C’est une réponse à toutes les variétés d’eurosceptiques et de populistes qui mettent en avant des arguments identitaires pour prôner le repli sur soi, sur les Etats-nations voire sur un régionalisme censé être plus proche des citoyens. C’est une fin de non-recevoir à tous ceux qui veulent tourner le dos à la mondialisation comme l’on se protège de la foudre en se réfugiant sous un arbre. C’est au contraire un défi que l’Europe se lance à elle-même pour être à la hauteur des grandes puissances mondiales.

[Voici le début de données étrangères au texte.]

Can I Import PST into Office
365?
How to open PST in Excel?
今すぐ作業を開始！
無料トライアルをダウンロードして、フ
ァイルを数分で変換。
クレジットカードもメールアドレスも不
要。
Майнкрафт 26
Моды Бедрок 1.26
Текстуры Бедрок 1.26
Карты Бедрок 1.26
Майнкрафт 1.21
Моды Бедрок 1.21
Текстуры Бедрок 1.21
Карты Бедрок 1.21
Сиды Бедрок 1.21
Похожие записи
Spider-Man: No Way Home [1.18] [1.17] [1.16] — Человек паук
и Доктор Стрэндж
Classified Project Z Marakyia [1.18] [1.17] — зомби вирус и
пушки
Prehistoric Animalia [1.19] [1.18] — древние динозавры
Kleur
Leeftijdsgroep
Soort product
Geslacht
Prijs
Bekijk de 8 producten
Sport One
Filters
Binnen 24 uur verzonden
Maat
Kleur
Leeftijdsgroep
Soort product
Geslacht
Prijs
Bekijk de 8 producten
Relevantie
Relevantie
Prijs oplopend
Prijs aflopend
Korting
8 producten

Ce faisant, Emmanuel Macron a occupé une place qui, voilà encore quelques mois, semblait dévolue à Angela Merkel. Avant de quitter la Maison blanche Barack Obama n’avait-il pas en quelque sorte intronisé la chancelière allemande comme leader du monde occidental ? Et Angela Merkel, elle-même, n’avait-elle pas malgré ses allures modestes endossé ce costume en rappelant au soir de la victoire de Donald Trump les valeurs inaliénables des démocraties libérales ?

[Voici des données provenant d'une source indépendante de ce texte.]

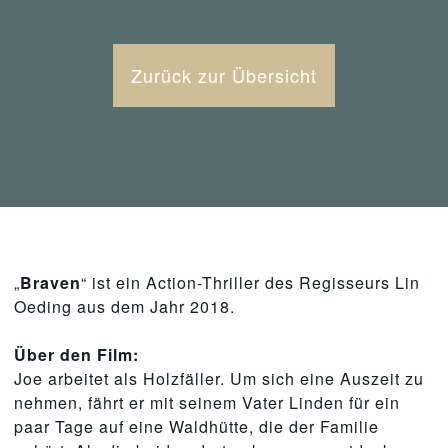
Zurück zur Übersicht
„
Braven
“ ist ein Action-Thriller des Regisseurs Lin
Oeding aus dem Jahr 2018.
Über den Film:
Joe arbeitet als Holzfäller. Um sich eine Auszeit zu
nehmen, fährt er mit seinem Vater Linden für ein
paar Tage auf eine Waldhütte, die der Familie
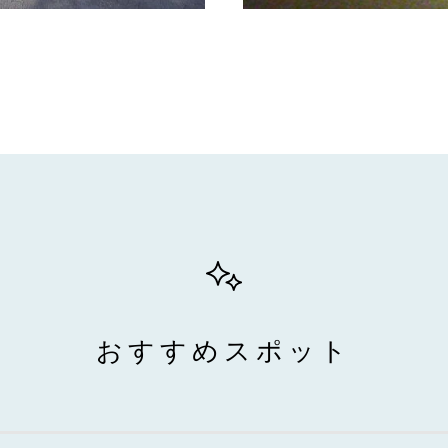
おすすめスポット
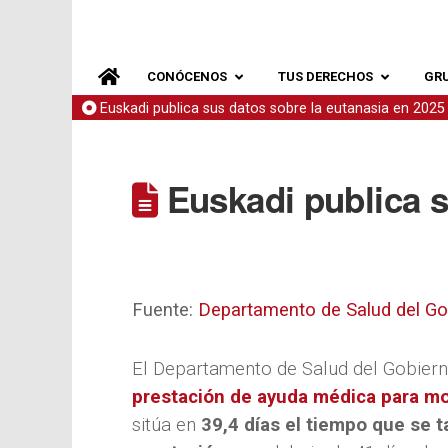
CONÓCENOS
TUS DERECHOS
GR
Euskadi publica sus datos sobre la eutanasia en 2025
Euskadi publica s
Fuente:
Departamento de Salud del G
El Departamento de Salud del Gobier
prestación de ayuda médica para mo
sitúa en
39,4 días el tiempo que se t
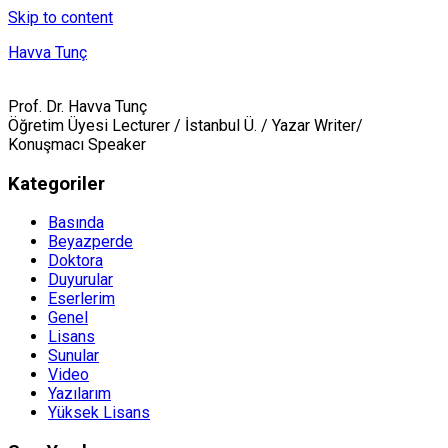
Skip to content
Havva Tunç
Prof. Dr. Havva Tunç
Öğretim Üyesi Lecturer / İstanbul Ü. / Yazar Writer/
Konuşmacı Speaker
Kategoriler
Basında
Beyazperde
Doktora
Duyurular
Eserlerim
Genel
Lisans
Sunular
Video
Yazılarım
Yüksek Lisans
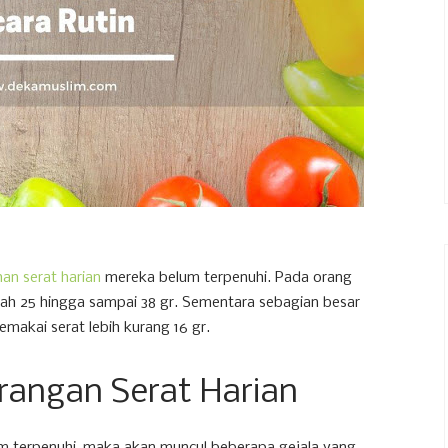
an serat harian
mereka belum terpenuhi. Pada orang
lah 25 hingga sampai 38 gr. Sementara sebagian besar
makai serat lebih kurang 16 gr.
rangan Serat Harian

Le moment choisi par Emmanuel Macron pour parler de l’Europe a été jugé mal choisi en Allemagne. Deux jours après les élections au Bundestag, le président français donnait l’impression de vouloir mettre Angela Merkel devant le fait accompli. Alors que la composition de la nouvelle coalition est encore inconnue, la chancelière n’est pas en mesure de lui répondre. Elle s’est en effet contentée d’un vague soutien aux propositions d’Emmanuel Macron. De son côté le président de la République a pris soin, dans son discours de la Sorbonne, de ne pas donner trop de détails sur ses idées de réforme de la zone euro qui sont controversées en Allemagne. Les libéraux, qui seront sans doute une composante de la nouvelle coalition à Berlin, ont durci le ton contre toute tentative de « faire payer les Allemands pour le laxisme des autres ».
Mais dans le fond, le président français n’a pas rendu un si mauvais service à Angela Merkel à la veille de difficiles négociations en vue de la constitution d’une coalition de quatre partis (CDU, CSU, Verts et libéraux), du jamais vu en Allemagne. Il a fixé des grandes lignes sur lesquelles les futurs dirigeants allemands peuvent se prononcer et dont ils peuvent tenir compte dans leur accord de gouvernement, sans courir le risque plus tard soit de se renier, soit de créer des difficultés avec Paris.
Il n’en reste pas moins qu’Angela Merkel sort affaiblie des élections parlementaires et qu’elle n’a plus l’initiative en Europe. Emmanuel Macron a saisi l’occasion pour occuper une place qui ne lui était pas naturellement destinée. C’est habile, à condition de ne pas se retrouver seul aux avant-postes avec des partenaires réticents à avancer à marche forcée.